Portugal’s Algarve Coast, a strip of southern coastline boasting Instagram-worthy photos, runs nearly 2000 square miles, from the Alentejo, in the north, to the port of Cape St. Vincent, in the south. Limestone caves and grottoes offer stunning vistas of turquoise water. In September, the weather feels nothing like fall. It’s still summer in Portugal, even when the rest of us are experiencing cool weather.
We had driven to the Algarve from Lisbon, in the north, where we spent three days stumbling around the old city, in search of the best vittles. The Algarve is less frenetic than Lisbon, more Hamptons than New York City, and it felt just about right to kick off our shoes and dig our toes into the sand and surf.
One day, in search of adventure, we headed to the petite town of Portimão. The port town, no more than a slip, is best known for its slippery, silver sardines. Walking through the Mercado Municipal — an indoor market featuring an entire room of fishmongers selling their wares — we dove into the local culture. Scales tipped with mounds of shining sardines. The reptilian claws of gooseneck barnacles — another Portuguese delicacy — reached upward. Should we take them home with us, we wondered? How should we cook them?
Each year, Portimão hosts a sardine festival, a days-long homage to the humble fish. But we had missed that proverbial boat by about a month. Instead, we walked up the narrow hill that connects town with the water until we arrived at a restaurant that seemed pleasant enough. There, my husband ordered a plate of sardines, simply grilled, while I dipped Portuguese bread into the broth accompanying a bowl of fresh clams.
We were staying not far from Portimão, in Carvoeiro, a town of just under 3,000 residents tucked between the famed beaches of Benagil and Ferragudo. Carvoeiro is known for its limestone caves, and you can see them by boat. With our children in tow, we boarded an inflatable power boat that took us from Carvoeiro’s tiny public beach out into open water, where we could see the maritime etchings of time, caves carved into arches through the lifeline of water.
In one cave, a private beach beckoned. Weary travelers took solace in the relative respite from the sun, the still-warm water, rays dipping through holes in the top, dappling the surface of the water. Elsewhere: a cave with a hole shaped like a perfect, unblemished heart.

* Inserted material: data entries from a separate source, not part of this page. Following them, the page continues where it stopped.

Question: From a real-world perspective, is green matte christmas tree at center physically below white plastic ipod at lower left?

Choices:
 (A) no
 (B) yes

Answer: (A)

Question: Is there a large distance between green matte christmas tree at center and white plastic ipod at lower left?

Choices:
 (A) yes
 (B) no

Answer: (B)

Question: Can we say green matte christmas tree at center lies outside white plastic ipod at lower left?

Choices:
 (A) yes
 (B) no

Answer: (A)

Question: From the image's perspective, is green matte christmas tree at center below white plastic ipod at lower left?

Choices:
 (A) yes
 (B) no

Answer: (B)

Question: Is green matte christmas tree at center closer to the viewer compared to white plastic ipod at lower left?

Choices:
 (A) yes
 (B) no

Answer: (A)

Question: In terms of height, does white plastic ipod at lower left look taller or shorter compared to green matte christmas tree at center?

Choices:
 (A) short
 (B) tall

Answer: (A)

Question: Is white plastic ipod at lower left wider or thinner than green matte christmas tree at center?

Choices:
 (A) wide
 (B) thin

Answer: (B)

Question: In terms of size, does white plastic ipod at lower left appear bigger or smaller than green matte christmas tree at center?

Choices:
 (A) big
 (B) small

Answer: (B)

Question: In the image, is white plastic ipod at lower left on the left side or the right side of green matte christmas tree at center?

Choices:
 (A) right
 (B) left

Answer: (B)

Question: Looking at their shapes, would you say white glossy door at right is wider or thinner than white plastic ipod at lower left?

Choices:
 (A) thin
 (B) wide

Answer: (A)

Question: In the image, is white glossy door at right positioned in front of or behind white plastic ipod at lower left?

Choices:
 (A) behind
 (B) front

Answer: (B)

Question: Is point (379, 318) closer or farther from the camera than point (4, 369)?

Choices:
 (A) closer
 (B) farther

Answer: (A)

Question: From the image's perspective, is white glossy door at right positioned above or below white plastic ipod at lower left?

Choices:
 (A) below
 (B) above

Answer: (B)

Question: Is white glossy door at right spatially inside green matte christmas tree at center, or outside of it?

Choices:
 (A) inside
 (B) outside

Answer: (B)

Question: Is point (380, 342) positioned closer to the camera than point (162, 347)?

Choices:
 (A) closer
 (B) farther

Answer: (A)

For the most part, we ate at casual restaurants, where we could see — and eat — the sea. But one night, entirely by chance, we found ourselves at Bon, a Michelin-starred restaurant set in the idyllic hills not far from our hotel. We arrived in time to watch the mountains purple with dusk, from our table on the patio. There, a nine-course menu arrived in artful stages, each plate a piece of art in and of itself (the restaurant sources its incredible and diverse array of plates from a local ceramicist). The meal was a passionate discourse with the Algarve’s local producers.

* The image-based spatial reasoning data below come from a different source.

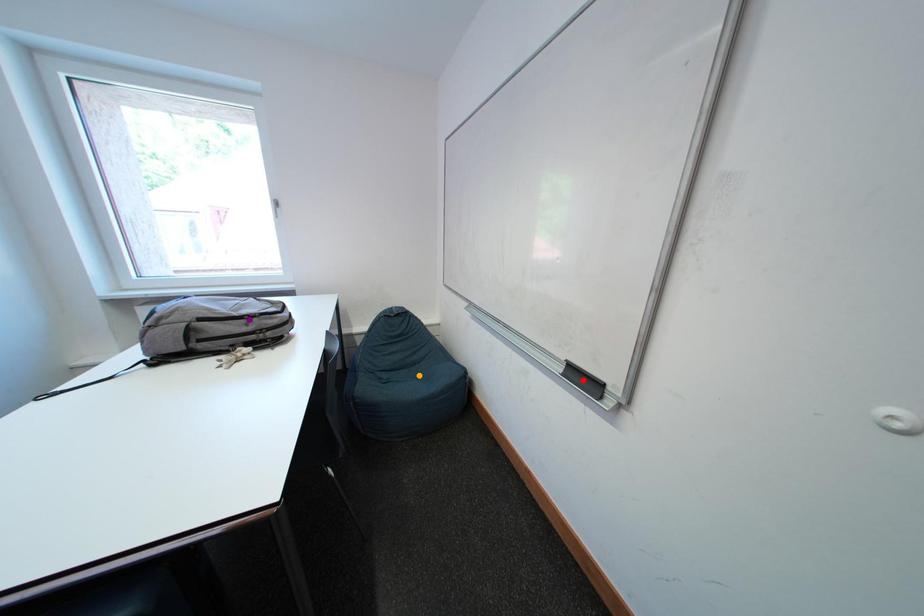
Order these from nearest to farthest:
purple point
red point
orange point

red point
purple point
orange point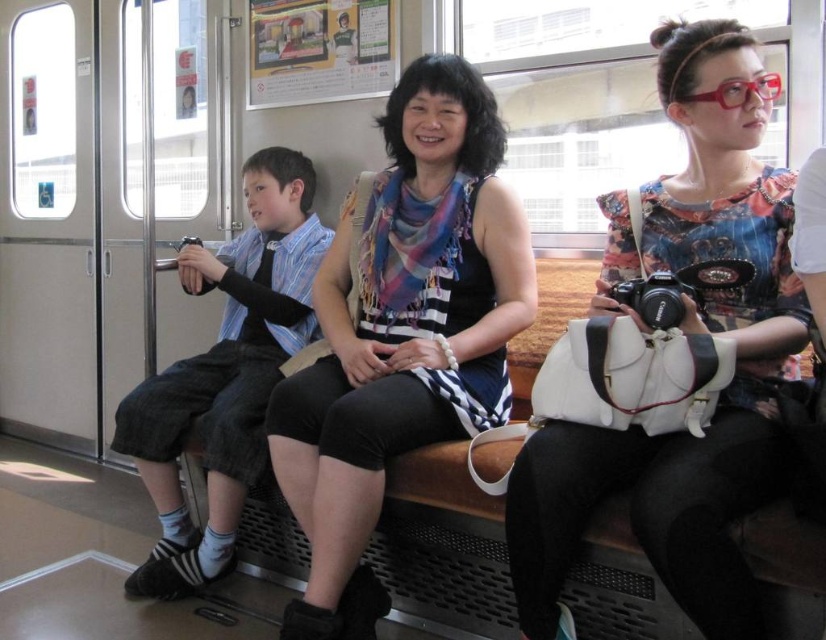
Is printed fabric shirt at center positioned in front of matte black scarf at center?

We dined, too, at Rei das Praias, an Algarve establishment that has held court on a gorgeous, private beach since 1976. Seafood is the point here, of course, and we ordered our fish whole (the restaurant will cater to your imagination, whether you prefer your fish grilled, sautéed, or blanketed in sauce). This slice of the Algarve feels not unlike the Hamptons, with its elegant customers, accommodating beach property, and slip of sea not far out of reach.
It would be hard to overstate, too, the majesty of the region’s hotels. Ours, the Tivoli Carvoeiro Algarve Resort, overlooked a natural arch made from limestone. From the hotel’s majestic European breakfast (think rooms upon rooms of unfolding delights, from fresh produce to artisan cheeses to charcuterie), floor-to-ceiling windows reveal the panoramic landscape. The tiered saltwater pool? Just an added benefit, not unlike the rooftop bar, revealing the prismatic colors of a Portuguese sunset, night after night.
Perhaps the Algarve has worked itself into my soul so completely because it was part of my final international trip in Before Times — before Covid, before vaccination and testing wars, before masks as a de rigueur part of travel. But mostly I think that it is the charm that stays with me, those metallic sardines, glinting in the midday light; the sizzling, scarlet, heads-on langoustines served at an unnamed bistro on a Carvoeiro side street; the green-blue waters of the famed Praia de Dona Ana. It has all stayed with me: the magic, the light at dusk, the crisp white Port and tonic enjoyed as a Portuguese aperitif. The Algarve delivers. Passport and mask in hand, I’m plotting my return.